• Fuel Efficient Cars: Understand The Benefits

    Fuel efficient cars provide numerous benefits over their non-fuel efficient counterparts. Whether it’s a choice between hybrid cars or high fuel economy non-hybrid vehicles (including fuel efficient trucks), consumers gain a lot – and so does the environment. Here are just a few of the benefits.

    Fuel Efficient Cars Get Better Gas Mileage

    Compared to the gas-guzzling cars of years ago, today’s cars, trucks and SUVs get increasingly better fuel economy. In the most current (2009 and 2010) models, the fuel economy gains are substantial. What this means for consumers is that you’re using less gas and getter better miles per gallon (mpg).

    • The 2010 Toyota Prius Hybrid gets an Environmental Protection Agency (EPA) fuel economy rating of 51 mpg city/48 mpg highway/50 mpg combined.

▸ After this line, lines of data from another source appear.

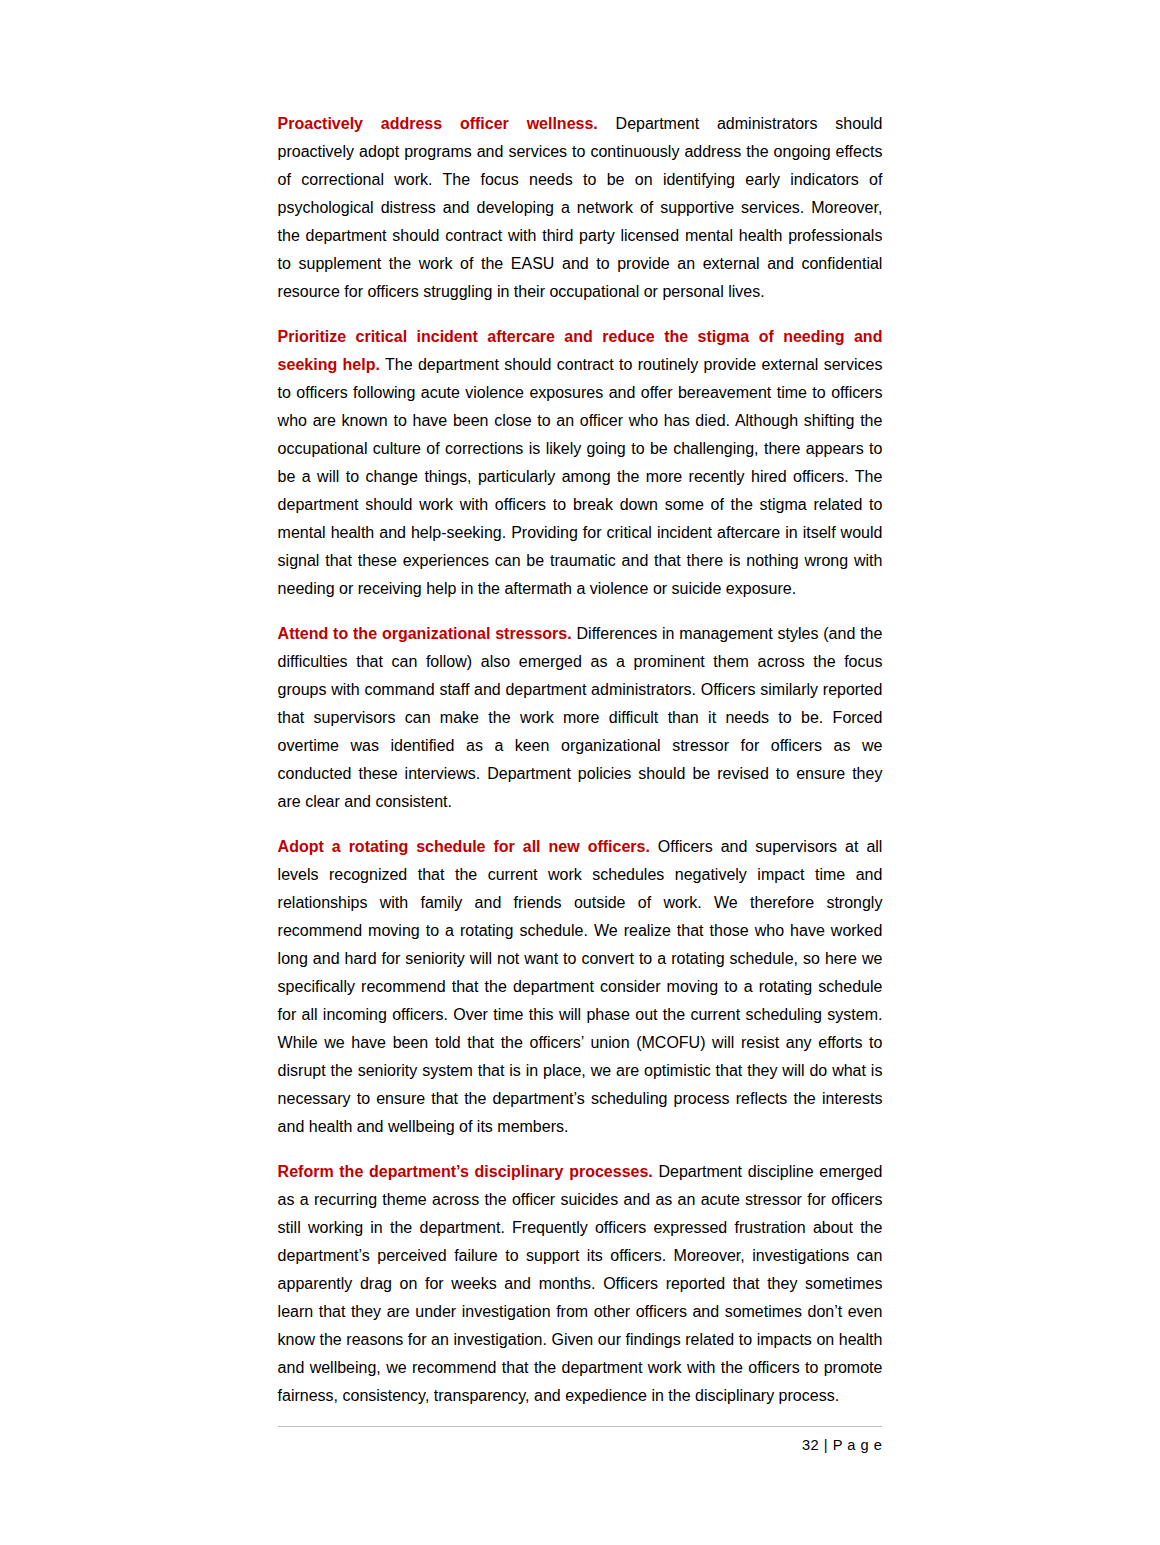Proactively address officer wellness. Department administrators should proactively adopt programs and services to continuously address the ongoing effects of correctional work. The focus needs to be on identifying early indicators of psychological distress and developing a network of supportive services. Moreover, the department should contract with third party licensed mental health professionals to supplement the work of the EASU and to provide an external and confidential resource for officers struggling in their occupational or personal lives.
Prioritize critical incident aftercare and reduce the stigma of needing and seeking help. The department should contract to routinely provide external services to officers following acute violence exposures and offer bereavement time to officers who are known to have been close to an officer who has died. Although shifting the occupational culture of corrections is likely going to be challenging, there appears to be a will to change things, particularly among the more recently hired officers. The department should work with officers to break down some of the stigma related to mental health and help-seeking. Providing for critical incident aftercare in itself would signal that these experiences can be traumatic and that there is nothing wrong with needing or receiving help in the aftermath a violence or suicide exposure.
Attend to the organizational stressors. Differences in management styles (and the difficulties that can follow) also emerged as a prominent them across the focus groups with command staff and department administrators. Officers similarly reported that supervisors can make the work more difficult than it needs to be. Forced overtime was identified as a keen organizational stressor for officers as we conducted these interviews. Department policies should be revised to ensure they are clear and consistent.
Adopt a rotating schedule for all new officers. Officers and supervisors at all levels recognized that the current work schedules negatively impact time and relationships with family and friends outside of work. We therefore strongly recommend moving to a rotating schedule. We realize that those who have worked long and hard for seniority will not want to convert to a rotating schedule, so here we specifically recommend that the department consider moving to a rotating schedule for all incoming officers. Over time this will phase out the current scheduling system. While we have been told that the officers’ union (MCOFU) will resist any efforts to disrupt the seniority system that is in place, we are optimistic that they will do what is necessary to ensure that the department’s scheduling process reflects the interests and health and wellbeing of its members.
Reform the department’s disciplinary processes. Department discipline emerged as a recurring theme across the officer suicides and as an acute stressor for officers still working in the department. Frequently officers expressed frustration about the department’s perceived failure to support its officers. Moreover, investigations can apparently drag on for weeks and months. Officers reported that they sometimes learn that they are under investigation from other officers and sometimes don’t even know the reasons for an investigation. Given our findings related to impacts on health and wellbeing, we recommend that the department work with the officers to promote fairness, consistency, transparency, and expedience in the disciplinary process.
32 | P a g e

The 2009 Prius achieved EPA numbers of 48/45/46 mpg.
    • Honda Insight for 2010 achieves EPS numbers of 40 mpg city/43 mpg highway/41 mpg combined.
    • The 2009 Toyota Yaris 1.5-liter 4-cylinder engine has EPA fuel economy of 29/36/32 mpg for 5-speed manual transmissions and 29/35/31 mpg for 4-speed automatics.
    • In terms of fuel efficient trucks, Chevrolet’s 2009 Silverado 15 Hybrid 2-wheel drive Pickup gets 21/22/21 mpg EPA ratings.
    • The 2009 Dodge Durango HEV SUV achieves EPA numbers of 20/22/21 mpg.

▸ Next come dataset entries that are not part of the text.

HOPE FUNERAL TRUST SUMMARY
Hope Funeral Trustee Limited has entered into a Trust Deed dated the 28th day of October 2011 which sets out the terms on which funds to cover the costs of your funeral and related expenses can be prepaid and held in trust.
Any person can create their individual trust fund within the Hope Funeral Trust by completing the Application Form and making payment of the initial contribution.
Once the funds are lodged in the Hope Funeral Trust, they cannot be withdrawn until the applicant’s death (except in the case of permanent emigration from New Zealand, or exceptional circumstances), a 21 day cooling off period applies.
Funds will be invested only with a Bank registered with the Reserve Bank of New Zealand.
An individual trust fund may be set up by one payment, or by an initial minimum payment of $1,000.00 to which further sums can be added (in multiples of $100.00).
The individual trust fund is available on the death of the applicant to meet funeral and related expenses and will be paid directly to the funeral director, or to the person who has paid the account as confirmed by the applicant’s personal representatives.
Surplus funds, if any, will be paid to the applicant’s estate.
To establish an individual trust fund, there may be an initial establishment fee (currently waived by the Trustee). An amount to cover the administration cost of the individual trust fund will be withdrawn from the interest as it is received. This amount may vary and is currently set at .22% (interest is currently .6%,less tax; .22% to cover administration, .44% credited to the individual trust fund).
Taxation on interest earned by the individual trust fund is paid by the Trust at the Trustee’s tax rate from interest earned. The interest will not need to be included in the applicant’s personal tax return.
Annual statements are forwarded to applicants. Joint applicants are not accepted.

    Fuel Efficient Cars Produce Lower Emissions

    With a smaller gasoline engine, fuel-efficient cars release fewer pollution emissions. Hybrid vehicles can reduce air emissions of smog-forming pollutants by up to 90 percent. In addition, hybrids can cut emissions of carbon dioxide in half.

    • The benefit to reduced tailpipe emissions is helpful in minimizing the harmful effects of global warming.
    • Every mpg you save with fuel efficient cars means a big difference in helping to curb global warming.

    Benefits of Electric Vehicles

    Electric vehicles are the most fuel-efficient cars. Their electric motors convert 75 percent of the chemical energy from the vehicle’s batteries to power the wheels. Compare this to conventional gasoline-powered engines which produce only 20 percent of the energy stored in gasoline.

    There are no tailpipe emissions with electric vehicles. True, power plants that produce the electricity may emit pollutants. Wind-, solar-, nuclear- and hydro-electric power produces no emissions.

    Since electricity is a domestic source of energy, electric vehicles are not dependent on foreign oil. According to the EPA, electric vehicles also require less maintenance than conventional gasoline-powered engines.

    Fuel Efficient Cars Reduce Dependence On Foreign Oil

    As a nation, we are over-dependent on foreign oil. The EPA and other experts warn that our dependence on oil makes us vulnerable to market volatility due to manipulation and price shocks. In 2007, the annual cost of oil imports was about $300 billion.

    Fuel Efficient Cars Make Us More Energy Sustainable

    While research into new technology is underway, use of more fuel efficient cars today helps the U.S. to buy time for the more sustainable fuels and alternative technologies of tomorrow. Oil is a non-renewable natural resource.